1990
c'est la guerre
la guerre du Golfe. Me voilà projeté, avec des amis, dans un décor apocalyptique dans lequel tout n'est que bruits d'explosions, cris, flammes, fumées noires. Au loin, les chars ; en haut, les avions de guerre ; tout près, des hommes armés
Tirs et lancers de grenades se succèdent sans discontinuer. La terre tremble. Que faisons-nous là ? Désarmés et pouvant à tout moment se faire éclabousser
Il s'agit de fuir, vite, n'importe où
là où l'on ne risque plus de se faire blesser ou tuer
la panique nous fait courir ; dans ma fuite aveugle, après avoir couru au-delà de l'épuisement, je me rends compte que je suis seul
seul dans ce décor inconnu
mais calme
La fureur et les cris sont lointains et je marche dans ce paysage rocailleux à la végétation rare et écrasée, à la recherche de fraîcheur, d'abri et d'eau. J'ai peur.
J'ai peur
mais l'épuisement me gagne
Sur ce chemin informel, je monte
mes pas avancent, ma conscience est ailleurs un long moment et se laisse guider. Enfin, quelques arbres
des oliviers ; de l'ombre. Un peu plus loin, il me semble qu'il y a un village
Les pierres, les tuiles sont couleur terre et se fondent dans ce biotope accidenté. Je me trouve à présent à l'orée de ce village, sous les oliviers. Il est calme. On dirait qu'il n'y a personne. Qu'y vais-je rencontrer ? L'appréhension me gagne. Avec la conscience qui redescend dans ses pénates, l'angoisse remonte. Je me sens plus perdu que jamais.

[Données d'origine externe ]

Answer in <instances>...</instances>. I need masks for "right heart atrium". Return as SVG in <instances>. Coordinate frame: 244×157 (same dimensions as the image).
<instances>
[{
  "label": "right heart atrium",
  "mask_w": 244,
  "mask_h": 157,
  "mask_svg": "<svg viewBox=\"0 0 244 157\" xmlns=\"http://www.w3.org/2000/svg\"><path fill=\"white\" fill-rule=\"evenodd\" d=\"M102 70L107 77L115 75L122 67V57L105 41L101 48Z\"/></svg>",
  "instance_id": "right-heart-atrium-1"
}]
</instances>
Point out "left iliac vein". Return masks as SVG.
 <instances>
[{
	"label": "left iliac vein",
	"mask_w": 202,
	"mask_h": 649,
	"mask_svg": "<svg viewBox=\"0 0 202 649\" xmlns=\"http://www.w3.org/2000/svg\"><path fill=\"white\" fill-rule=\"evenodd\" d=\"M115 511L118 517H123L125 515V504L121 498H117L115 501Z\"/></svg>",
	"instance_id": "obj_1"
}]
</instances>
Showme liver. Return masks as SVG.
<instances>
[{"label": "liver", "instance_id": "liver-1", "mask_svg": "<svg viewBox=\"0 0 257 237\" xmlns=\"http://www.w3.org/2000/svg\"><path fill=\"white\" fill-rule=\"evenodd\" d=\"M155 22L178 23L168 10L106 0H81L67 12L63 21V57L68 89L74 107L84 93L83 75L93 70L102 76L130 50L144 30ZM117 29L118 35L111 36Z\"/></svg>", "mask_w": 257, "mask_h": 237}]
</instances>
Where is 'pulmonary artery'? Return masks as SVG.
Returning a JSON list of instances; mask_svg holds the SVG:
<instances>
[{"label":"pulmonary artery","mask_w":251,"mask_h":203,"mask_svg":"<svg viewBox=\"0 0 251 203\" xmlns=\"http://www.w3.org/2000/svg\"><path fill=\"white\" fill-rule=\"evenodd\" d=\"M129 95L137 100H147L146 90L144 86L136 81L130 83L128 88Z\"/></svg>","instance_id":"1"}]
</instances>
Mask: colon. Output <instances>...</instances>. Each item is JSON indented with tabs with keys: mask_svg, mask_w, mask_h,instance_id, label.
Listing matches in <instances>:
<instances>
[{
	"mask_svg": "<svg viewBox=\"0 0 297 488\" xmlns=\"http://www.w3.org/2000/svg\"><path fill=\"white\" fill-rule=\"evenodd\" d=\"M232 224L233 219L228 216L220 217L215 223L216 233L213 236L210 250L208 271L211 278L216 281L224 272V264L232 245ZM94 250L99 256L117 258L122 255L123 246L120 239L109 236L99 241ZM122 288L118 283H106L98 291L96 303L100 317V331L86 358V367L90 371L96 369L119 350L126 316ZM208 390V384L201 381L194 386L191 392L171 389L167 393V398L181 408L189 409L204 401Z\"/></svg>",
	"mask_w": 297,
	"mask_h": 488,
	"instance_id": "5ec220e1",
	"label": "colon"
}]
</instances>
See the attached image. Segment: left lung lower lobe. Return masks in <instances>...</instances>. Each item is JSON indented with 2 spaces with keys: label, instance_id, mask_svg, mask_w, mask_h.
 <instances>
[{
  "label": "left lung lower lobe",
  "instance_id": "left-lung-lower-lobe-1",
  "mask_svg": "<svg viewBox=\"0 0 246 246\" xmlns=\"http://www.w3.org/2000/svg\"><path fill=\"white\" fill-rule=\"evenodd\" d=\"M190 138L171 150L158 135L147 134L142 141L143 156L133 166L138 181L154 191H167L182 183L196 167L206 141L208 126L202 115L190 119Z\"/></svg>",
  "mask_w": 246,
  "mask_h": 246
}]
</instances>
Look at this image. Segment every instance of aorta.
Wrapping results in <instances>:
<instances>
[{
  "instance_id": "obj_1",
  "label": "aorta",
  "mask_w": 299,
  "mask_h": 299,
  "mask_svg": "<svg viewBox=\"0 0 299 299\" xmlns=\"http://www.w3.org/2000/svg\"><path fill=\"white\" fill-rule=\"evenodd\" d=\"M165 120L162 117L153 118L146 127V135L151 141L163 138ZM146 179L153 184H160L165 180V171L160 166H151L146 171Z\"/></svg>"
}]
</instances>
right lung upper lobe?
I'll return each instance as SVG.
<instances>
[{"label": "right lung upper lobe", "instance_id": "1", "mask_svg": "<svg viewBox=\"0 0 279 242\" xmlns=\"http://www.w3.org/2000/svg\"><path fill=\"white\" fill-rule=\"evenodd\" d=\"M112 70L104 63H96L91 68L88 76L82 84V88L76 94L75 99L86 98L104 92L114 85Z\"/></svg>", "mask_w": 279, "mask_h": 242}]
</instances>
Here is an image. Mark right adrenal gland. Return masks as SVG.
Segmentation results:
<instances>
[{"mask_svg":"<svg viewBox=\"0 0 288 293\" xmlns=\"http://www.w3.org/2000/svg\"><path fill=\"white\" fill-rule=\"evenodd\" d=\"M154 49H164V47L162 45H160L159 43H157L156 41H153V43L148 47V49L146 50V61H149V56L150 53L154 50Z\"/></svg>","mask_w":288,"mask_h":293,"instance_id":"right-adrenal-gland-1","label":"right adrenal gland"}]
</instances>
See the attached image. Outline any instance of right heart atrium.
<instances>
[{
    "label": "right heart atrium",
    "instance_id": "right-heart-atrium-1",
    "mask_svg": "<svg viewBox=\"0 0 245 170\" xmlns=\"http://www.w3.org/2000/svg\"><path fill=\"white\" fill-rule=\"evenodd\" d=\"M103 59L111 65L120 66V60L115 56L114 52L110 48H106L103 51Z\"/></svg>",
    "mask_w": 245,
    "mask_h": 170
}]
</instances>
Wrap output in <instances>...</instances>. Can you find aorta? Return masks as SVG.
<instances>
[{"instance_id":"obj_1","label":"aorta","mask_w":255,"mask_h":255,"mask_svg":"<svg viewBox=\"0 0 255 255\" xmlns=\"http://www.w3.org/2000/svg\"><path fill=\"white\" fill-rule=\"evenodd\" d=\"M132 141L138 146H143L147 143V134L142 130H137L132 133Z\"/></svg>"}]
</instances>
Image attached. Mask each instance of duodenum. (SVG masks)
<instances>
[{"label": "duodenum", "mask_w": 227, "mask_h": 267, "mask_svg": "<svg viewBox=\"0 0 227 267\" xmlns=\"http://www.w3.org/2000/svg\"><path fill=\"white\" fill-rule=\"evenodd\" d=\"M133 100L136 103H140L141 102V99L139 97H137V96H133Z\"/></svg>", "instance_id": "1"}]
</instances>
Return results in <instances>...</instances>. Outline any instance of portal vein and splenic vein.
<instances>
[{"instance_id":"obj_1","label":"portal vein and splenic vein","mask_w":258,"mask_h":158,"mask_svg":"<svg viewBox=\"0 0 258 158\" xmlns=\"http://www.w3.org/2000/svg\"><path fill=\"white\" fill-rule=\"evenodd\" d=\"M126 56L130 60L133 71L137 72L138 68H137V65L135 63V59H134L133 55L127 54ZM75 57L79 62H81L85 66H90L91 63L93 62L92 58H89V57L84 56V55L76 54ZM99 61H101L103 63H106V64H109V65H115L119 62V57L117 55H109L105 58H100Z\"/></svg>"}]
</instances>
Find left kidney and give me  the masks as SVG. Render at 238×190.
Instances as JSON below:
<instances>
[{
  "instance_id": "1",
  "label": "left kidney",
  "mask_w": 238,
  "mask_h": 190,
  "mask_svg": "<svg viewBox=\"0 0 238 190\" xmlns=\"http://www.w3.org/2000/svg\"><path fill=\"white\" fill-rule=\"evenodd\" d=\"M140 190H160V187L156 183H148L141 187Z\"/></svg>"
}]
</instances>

Je vois une forme blanche entre deux oliviers plus grands que les autres. Ce blanc éclatant m'intrigue et m'attire
J'approche
C'est une statue. Je la vois de dos. Je la contourne et je me trouve devant une représentation d'une divinité en laquelle je crois reconnaître Osiris ! Mais je n'ai pas le temps de m'en étonner. Epuisé, angoissé, à bout de nerfs, je m'effondre à ses pieds et me mets à l'invoquer, à lui parler, le supplier :
Pourquoi ? pourquoi tout cela ? Toute cette fureur, cet holocauste, ce sacrifice humain
Depuis le temps que l'Humanité existe, n'y a-t-il pas moyen que la paix s'instaure ? Réponds-moi, je t'en supplie, quel est le sens du mal en ce monde ?
Et je reste, en silence, accroupi, la tête dans les mains
En un éclair de lucidité, je me visualise, me trouve pitoyable, ridicule
oui, je prie parce que j'ai peur, mais suis-je sincère ? Est-ce que je cherche réellement un sens positif, une issue pour l'Humanité, ou tout simplement une place au chaud, loin des tourments humains, que le confort me ferait vite oublier
J'ai honte de moi
Et toujours la peur, la peur
et cette statue qui ne répond pas, qui ne répondra pas, car il n'y a personne dans cette pierre blanche ! personne !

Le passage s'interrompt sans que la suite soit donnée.